▶ [Transcribed page contents]
|---|
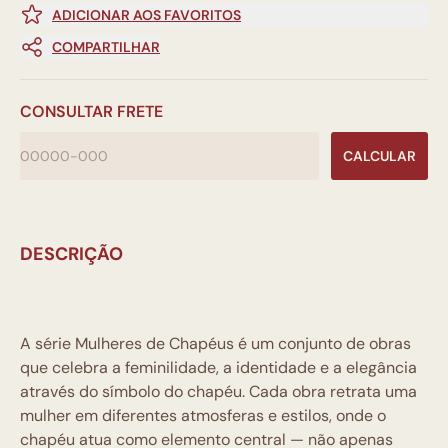
ADICIONAR AOS FAVORITOS
COMPARTILHAR
CONSULTAR FRETE
CALCULAR
DESCRIÇÃO
A série Mulheres de Chapéus é um conjunto de obras
que celebra a feminilidade, a identidade e a elegância
através do símbolo do chapéu. Cada obra retrata uma
mulher em diferentes atmosferas e estilos, onde o
chapéu atua como elemento central — não apenas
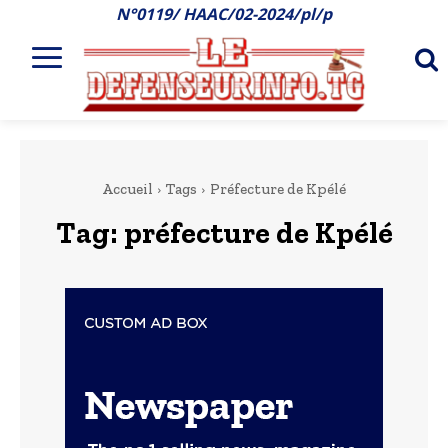
N°0119/ HAAC/02-2024/pl/p
Accueil
Tags
Préfecture de Kpélé
Tag:
préfecture de Kpélé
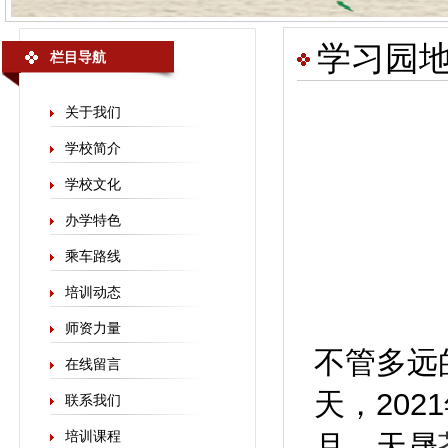
学习园
栏目导航
关于我们
学校简介
学校文化
办学特色
乘车路线
培训动态
师资力量
不管多远
在线留言
天，20
联系我们
培训课程
月，天晟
|---|
▶ [Work required]
Each line of the records above that includes the string "Kpélé" should be counted. Report the total alone.

▶ [Written response]
2